Ivor Catt in his book The Catt Concept makes the point that it's much better to work on an unsuccessful project, because those can continue on indefinitely. Politically speaking, this gives an advantage to ideologies that go against human nature or eternal truths since those can never achieve their gaols.

There is this paper on bureaucracy in science:

http://vixra.org/abs/0912.0042

The author has a few other papers on similar subjects.

Venkatesh Rao writes some interesting things about the nature of bureaucracies, like this:

http://www.ribbonfarm.com/2009/02/17/the-training-of-the-organization-man/

2 November 2013 at 04:36

Anonymous Glengarry said...

For what it's worth, I thought Medical Hypotheses was an extraordinary journal (or blog, since that's what I read), for the many intellectually provoking and very pertinent articles you wrote. My kindest thanks for that.

In addition to that, the whole affair about how your tenure there was cut short and the journal name was summarily moved to something entirely different, was probably my first close encounter with Cathedral mob (in-)justice; quite an enlightening experience in itself.

2 November 2013 at 10:24

Anonymous Wm Jas said...

Thank you. I found this article very helpful. It makes explicit several points which I had sensed vaguely before but had been unable to define as clearly as you have done.

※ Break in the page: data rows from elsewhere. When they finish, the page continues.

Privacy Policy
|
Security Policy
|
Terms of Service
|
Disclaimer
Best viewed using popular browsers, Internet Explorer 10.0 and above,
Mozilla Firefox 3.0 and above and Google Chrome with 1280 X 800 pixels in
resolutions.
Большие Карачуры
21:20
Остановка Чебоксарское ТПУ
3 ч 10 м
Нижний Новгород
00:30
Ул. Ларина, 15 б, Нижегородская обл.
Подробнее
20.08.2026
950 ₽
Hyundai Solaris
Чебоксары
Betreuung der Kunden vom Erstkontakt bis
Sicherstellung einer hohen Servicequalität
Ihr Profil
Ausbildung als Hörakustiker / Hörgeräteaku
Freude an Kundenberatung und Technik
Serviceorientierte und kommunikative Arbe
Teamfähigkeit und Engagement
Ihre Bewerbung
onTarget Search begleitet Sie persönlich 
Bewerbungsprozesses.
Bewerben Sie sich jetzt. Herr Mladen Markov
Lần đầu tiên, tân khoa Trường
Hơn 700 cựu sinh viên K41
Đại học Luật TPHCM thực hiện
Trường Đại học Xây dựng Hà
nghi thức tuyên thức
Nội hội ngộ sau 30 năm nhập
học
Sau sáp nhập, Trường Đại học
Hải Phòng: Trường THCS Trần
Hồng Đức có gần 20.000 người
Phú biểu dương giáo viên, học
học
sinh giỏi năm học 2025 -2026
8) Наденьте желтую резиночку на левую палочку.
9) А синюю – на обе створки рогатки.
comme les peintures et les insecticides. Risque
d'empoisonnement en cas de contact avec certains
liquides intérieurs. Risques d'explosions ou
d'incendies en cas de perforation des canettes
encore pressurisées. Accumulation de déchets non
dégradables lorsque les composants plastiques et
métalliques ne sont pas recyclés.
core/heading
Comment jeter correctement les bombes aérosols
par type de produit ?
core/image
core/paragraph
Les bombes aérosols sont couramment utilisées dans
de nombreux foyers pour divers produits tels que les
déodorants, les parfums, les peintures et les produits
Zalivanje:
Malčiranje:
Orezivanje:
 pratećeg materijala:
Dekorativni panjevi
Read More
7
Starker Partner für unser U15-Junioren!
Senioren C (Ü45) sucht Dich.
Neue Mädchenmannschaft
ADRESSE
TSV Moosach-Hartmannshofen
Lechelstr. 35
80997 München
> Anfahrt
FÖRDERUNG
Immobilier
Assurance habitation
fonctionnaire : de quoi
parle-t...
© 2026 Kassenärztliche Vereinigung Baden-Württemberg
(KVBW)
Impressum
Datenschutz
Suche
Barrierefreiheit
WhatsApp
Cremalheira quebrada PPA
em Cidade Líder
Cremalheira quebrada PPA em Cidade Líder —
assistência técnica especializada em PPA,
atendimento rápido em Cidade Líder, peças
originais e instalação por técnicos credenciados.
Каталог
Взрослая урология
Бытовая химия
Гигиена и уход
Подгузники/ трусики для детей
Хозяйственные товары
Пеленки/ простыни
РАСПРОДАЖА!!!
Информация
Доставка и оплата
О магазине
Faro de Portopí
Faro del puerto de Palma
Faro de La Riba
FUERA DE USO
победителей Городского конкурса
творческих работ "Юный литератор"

Your conclusion -- that there can be zero tolerance for committee-driven bureaucracy (which of course entails zero tolerance for "democracy") -- is impossible for most moderns to accept, but it is surely the correct prescription.

5 November 2013 at 05:19

Blogger Guy Jean said...

Last thing I read about this topic was Mises' "Bureaucracy". I read your post as a necessary update to that book, which first alerted me to the mentality of bureacracies.